:: Stored records

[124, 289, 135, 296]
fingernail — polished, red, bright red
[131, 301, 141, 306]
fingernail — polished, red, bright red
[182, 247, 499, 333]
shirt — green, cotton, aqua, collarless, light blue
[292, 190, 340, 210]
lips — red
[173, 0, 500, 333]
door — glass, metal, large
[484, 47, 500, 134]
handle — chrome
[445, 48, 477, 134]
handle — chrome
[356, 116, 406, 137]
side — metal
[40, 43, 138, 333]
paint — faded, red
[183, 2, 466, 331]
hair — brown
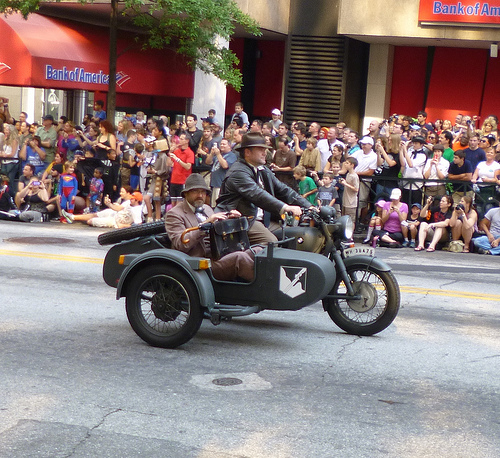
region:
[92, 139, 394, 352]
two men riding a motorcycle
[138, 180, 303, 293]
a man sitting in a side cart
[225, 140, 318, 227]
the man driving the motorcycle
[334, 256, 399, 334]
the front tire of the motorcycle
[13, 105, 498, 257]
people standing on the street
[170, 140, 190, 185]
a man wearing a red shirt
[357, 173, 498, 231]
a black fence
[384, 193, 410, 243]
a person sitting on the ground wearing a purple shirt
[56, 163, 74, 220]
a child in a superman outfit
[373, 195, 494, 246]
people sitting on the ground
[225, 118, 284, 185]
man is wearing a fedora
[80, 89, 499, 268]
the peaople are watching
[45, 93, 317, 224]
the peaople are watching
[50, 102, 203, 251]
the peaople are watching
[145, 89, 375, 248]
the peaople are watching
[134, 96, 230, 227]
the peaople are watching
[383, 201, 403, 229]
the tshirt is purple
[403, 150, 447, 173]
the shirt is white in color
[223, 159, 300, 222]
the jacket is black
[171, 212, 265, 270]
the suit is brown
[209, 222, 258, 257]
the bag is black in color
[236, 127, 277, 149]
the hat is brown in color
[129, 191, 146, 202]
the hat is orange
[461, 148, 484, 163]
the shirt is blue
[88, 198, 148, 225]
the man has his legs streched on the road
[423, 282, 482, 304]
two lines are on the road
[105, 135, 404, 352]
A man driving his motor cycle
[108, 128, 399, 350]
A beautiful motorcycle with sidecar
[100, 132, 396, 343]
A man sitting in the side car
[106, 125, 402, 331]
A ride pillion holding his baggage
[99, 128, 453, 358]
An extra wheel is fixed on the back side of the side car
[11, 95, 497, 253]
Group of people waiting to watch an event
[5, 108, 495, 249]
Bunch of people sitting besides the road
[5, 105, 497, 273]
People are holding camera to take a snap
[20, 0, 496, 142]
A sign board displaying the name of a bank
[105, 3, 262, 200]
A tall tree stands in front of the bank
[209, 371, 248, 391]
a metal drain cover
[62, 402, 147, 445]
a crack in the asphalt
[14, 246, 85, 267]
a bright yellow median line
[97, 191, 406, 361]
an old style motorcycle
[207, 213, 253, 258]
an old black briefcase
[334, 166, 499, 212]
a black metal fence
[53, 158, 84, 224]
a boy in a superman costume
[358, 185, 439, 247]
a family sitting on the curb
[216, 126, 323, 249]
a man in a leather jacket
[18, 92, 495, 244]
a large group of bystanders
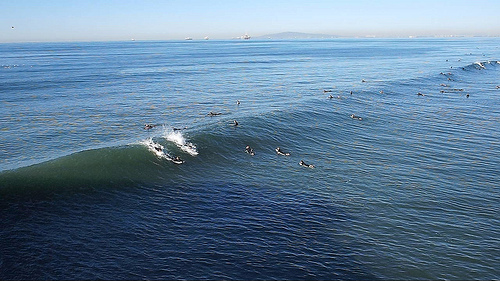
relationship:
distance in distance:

::::
:: Stored records

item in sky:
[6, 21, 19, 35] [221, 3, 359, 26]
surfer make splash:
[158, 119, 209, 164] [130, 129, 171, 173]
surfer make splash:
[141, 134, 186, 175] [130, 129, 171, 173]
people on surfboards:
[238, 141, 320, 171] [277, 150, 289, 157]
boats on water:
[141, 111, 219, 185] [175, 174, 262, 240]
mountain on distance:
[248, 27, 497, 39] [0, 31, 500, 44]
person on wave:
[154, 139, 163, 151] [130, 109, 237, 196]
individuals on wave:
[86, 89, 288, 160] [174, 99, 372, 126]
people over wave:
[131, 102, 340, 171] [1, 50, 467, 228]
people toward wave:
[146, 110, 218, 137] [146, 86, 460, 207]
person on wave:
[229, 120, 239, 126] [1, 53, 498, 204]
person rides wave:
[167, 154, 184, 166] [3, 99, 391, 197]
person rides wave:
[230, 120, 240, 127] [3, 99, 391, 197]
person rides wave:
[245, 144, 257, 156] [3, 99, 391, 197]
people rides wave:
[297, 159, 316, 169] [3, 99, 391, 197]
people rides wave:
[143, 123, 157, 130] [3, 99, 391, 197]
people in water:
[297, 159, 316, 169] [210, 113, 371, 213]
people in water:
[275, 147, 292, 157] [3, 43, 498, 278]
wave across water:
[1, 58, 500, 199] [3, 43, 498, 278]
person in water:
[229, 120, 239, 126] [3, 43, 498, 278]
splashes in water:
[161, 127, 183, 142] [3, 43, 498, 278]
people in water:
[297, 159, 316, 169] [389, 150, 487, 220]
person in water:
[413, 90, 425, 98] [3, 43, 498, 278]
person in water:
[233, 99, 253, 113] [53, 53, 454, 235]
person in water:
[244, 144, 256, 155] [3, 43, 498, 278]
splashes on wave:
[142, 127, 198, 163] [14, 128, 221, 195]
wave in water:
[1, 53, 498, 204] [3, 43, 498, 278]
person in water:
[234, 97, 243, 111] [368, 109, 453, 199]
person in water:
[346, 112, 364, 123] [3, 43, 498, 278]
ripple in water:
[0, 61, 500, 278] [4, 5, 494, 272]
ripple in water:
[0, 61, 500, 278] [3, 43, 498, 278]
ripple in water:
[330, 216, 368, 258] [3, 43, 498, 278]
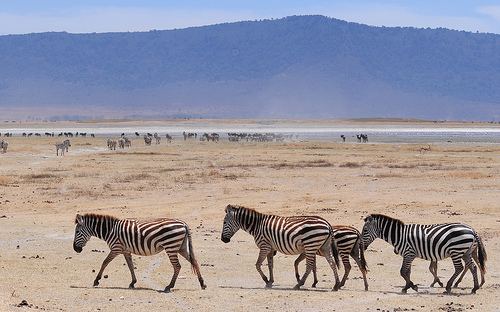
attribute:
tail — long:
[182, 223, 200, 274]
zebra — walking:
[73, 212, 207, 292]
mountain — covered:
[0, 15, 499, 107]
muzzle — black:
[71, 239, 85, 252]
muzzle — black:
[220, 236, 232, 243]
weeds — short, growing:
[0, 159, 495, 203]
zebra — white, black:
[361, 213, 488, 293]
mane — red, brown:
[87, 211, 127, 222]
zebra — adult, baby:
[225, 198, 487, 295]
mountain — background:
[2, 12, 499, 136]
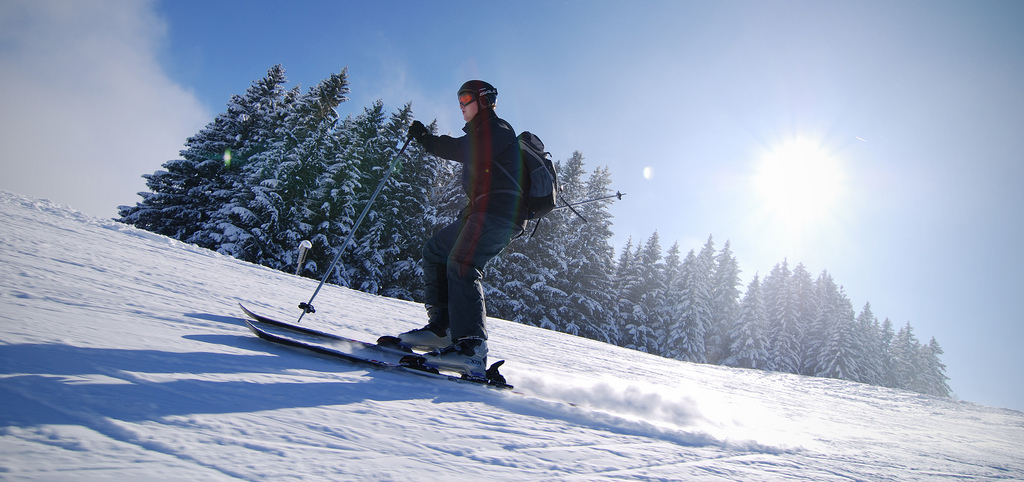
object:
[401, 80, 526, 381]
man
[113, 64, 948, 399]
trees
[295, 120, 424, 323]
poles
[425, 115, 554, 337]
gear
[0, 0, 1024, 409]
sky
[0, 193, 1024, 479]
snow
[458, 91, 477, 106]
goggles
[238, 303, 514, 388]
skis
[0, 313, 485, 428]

::::
:: Stored records

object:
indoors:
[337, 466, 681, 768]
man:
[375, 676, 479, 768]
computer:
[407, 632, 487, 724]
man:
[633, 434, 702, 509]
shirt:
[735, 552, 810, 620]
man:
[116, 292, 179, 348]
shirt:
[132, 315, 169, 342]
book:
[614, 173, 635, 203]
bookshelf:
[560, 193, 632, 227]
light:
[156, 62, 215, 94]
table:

::::

• [Exercise details]: Copy the data above word for word, starting at the line with "[124, 289, 135, 296]" and ending at the line with "the suit is brown", including both. Leave out the pictures.

• [Worked solution]:
[124, 289, 135, 296]
fingernail — polished, red, bright red
[131, 301, 141, 306]
fingernail — polished, red, bright red
[182, 247, 499, 333]
shirt — green, cotton, aqua, collarless, light blue
[292, 190, 340, 210]
lips — red
[173, 0, 500, 333]
door — glass, metal, large
[484, 47, 500, 134]
handle — chrome
[445, 48, 477, 134]
handle — chrome
[356, 116, 406, 137]
side — metal
[40, 43, 138, 333]
paint — faded, red
[183, 2, 466, 331]
hair — brown
region:
[92, 139, 394, 352]
two men riding a motorcycle
[138, 180, 303, 293]
a man sitting in a side cart
[225, 140, 318, 227]
the man driving the motorcycle
[334, 256, 399, 334]
the front tire of the motorcycle
[13, 105, 498, 257]
people standing on the street
[170, 140, 190, 185]
a man wearing a red shirt
[357, 173, 498, 231]
a black fence
[384, 193, 410, 243]
a person sitting on the ground wearing a purple shirt
[56, 163, 74, 220]
a child in a superman outfit
[373, 195, 494, 246]
people sitting on the ground
[225, 118, 284, 185]
man is wearing a fedora
[80, 89, 499, 268]
the peaople are watching
[45, 93, 317, 224]
the peaople are watching
[50, 102, 203, 251]
the peaople are watching
[145, 89, 375, 248]
the peaople are watching
[134, 96, 230, 227]
the peaople are watching
[383, 201, 403, 229]
the tshirt is purple
[403, 150, 447, 173]
the shirt is white in color
[223, 159, 300, 222]
the jacket is black
[171, 212, 265, 270]
the suit is brown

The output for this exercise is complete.